Monday, June 05, 2006

Not the post I meant to post

So I didn't blog last week like I said I would. I know. I'll get to it, eventually.

Right now, I need to vent and try to avoid a panic attack. About? $$$$

I totally screwed myself when I went to the dentist to get my root canal finished. Even going to the dental school, without insurance it sucks. $250. And all I had was my debit card. I was under the impression that the $75 I paid the first time was the entire amount. My fault. Completely. But it put a serious crimp in my liquid assets. And liquid is what I need for rent, cable, and credit card payments. I was a bad girl and missed some payments lately so my current minimum payments on a few are not small. Add in the fact that I still have 4 trips home and gas is still icky.....

Speaking of going home, there is all the stuff that I want/need to do for the wedding. I need a haircut and I'm getting my hair done the day of the wedding. I wanted to get highlights, not happening. I want to do the Mystic Tan so I'm not ghostly white, especially with pictures. That is up in the air. Mom, Beki, and I plan to go to Empire Beauty School to get manicures and pedicures the day before the wedding. I was hoping to get acrylics since my nails are so shot from wearing gloves all day at work.

I actually just left a message, well two messages, on my mom's voicemail at work. Yes, it's 3am. I had to ask if I can borrow some cash and I'm too much of a chicken shit to do it later. I know she's gonna ask me where the student loan went and I'm not sure. Car issues didn't help, but I did get a bonus at work, a tax refund, and a check from the insurance company. So the fact that I don't know what happened isn't helping. I know about $300 went to gas and tolls when I was driving 4 hours each weekend for those 2 months. And Christmas presents. And this gas. The money to the dental school. And the $90 for antibiotic and pain pills. And the money for health insurance. Which I can't even really benefit from until I spend $1800. After that I pay nothing. But I don't exactly have the funds to even reach that deductible.
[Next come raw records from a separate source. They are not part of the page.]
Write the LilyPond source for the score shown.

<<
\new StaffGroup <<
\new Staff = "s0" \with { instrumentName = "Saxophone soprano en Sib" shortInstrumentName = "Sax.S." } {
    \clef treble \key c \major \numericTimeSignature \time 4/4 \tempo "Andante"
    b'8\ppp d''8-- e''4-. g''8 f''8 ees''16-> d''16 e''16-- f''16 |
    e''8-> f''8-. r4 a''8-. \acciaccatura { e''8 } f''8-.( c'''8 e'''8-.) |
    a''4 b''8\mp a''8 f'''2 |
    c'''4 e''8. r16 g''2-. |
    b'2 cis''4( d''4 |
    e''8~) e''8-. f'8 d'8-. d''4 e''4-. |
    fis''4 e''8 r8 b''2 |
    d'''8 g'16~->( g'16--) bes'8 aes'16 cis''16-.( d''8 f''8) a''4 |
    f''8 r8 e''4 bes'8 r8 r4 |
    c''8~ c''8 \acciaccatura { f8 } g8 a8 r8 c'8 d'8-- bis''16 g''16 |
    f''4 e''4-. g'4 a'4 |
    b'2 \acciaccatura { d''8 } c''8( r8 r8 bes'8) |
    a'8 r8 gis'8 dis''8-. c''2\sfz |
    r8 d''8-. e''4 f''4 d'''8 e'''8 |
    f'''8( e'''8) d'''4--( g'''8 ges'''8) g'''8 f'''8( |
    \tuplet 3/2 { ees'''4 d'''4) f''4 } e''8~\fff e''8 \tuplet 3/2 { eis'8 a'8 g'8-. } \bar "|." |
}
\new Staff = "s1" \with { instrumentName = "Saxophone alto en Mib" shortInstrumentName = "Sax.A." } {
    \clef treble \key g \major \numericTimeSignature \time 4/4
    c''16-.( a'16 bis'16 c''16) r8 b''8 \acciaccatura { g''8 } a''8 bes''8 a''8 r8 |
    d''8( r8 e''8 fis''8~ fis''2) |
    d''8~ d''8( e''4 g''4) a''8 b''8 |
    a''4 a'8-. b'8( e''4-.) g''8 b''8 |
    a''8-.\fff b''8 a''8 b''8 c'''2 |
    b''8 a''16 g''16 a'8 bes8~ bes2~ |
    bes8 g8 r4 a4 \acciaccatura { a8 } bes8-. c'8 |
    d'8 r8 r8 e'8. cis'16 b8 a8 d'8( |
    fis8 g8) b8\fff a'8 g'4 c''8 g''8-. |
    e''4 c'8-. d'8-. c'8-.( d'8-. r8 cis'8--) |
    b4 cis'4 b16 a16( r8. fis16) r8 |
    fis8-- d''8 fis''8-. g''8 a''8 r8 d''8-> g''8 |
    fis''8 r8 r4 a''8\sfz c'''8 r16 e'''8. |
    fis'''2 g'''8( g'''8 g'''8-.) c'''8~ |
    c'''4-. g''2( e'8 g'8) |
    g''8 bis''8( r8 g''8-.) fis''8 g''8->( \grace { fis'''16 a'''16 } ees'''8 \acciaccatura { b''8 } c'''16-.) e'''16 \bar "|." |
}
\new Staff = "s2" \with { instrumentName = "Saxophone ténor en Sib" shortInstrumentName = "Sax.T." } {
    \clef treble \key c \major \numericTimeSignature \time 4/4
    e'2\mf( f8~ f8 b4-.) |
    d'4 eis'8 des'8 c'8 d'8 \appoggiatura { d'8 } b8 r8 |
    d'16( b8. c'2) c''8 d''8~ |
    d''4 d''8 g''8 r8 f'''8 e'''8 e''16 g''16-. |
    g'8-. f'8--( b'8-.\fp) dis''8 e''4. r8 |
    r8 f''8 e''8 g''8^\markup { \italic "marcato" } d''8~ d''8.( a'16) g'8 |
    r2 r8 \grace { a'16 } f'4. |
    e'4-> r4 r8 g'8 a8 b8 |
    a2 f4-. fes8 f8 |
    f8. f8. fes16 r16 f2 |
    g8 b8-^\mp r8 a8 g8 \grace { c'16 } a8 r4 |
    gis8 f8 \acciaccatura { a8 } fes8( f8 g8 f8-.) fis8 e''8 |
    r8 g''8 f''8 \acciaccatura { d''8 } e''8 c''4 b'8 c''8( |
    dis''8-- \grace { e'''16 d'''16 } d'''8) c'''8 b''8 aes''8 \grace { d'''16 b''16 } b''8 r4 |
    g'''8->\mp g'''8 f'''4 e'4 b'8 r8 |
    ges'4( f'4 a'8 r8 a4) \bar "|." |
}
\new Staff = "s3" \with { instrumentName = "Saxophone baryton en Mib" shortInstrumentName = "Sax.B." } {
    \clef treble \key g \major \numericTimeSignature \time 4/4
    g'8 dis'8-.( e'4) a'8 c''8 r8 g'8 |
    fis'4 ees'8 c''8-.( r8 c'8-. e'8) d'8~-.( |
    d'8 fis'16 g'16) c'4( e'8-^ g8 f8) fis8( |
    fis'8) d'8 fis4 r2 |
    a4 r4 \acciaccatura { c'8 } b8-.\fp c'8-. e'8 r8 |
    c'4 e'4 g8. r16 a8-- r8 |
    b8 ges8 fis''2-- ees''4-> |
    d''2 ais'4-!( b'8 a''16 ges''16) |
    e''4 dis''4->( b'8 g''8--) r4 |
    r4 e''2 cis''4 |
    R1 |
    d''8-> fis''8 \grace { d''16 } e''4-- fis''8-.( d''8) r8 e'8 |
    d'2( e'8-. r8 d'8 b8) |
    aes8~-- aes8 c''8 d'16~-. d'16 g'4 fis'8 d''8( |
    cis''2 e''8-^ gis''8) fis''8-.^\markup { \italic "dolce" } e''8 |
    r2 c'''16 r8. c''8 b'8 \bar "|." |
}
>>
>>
God, I hope I get cash as gifts for my birthday. How freaking sad is that? I'm going to be 27 and I'm hoping for presents. I should be happy if anyone even remembers it's my birthday.

Ok. I need to chill. I just need to take it one day at a time. Work more hours to earn more money. Limit non-essential spending. Pay things on time. Remember that my Zoloft is not a non-essential. As much as the $80 in my pocket would help, I need the chemical help more. I'm sure it's the main reason I'm not a total mess right now. I know that freaking out isn't a solution and will distract me from finding a solution, but that never stopped the panic attacks in the past.

Ok. Enough with the woe is me post. I'm going to try to sleep.

1 comment:

Aileen said...

I know EXACTLY how you feel. WHERE THE HELL DOES THE MONEY GO???? True, I don't have the health insurance issues yet, but I will soon and I'm afraid!

By the way, rant all you want. It's YOUR blog. :)

Good call on the meds. Not having them will just make everything about 10million times worse. Dont ya think?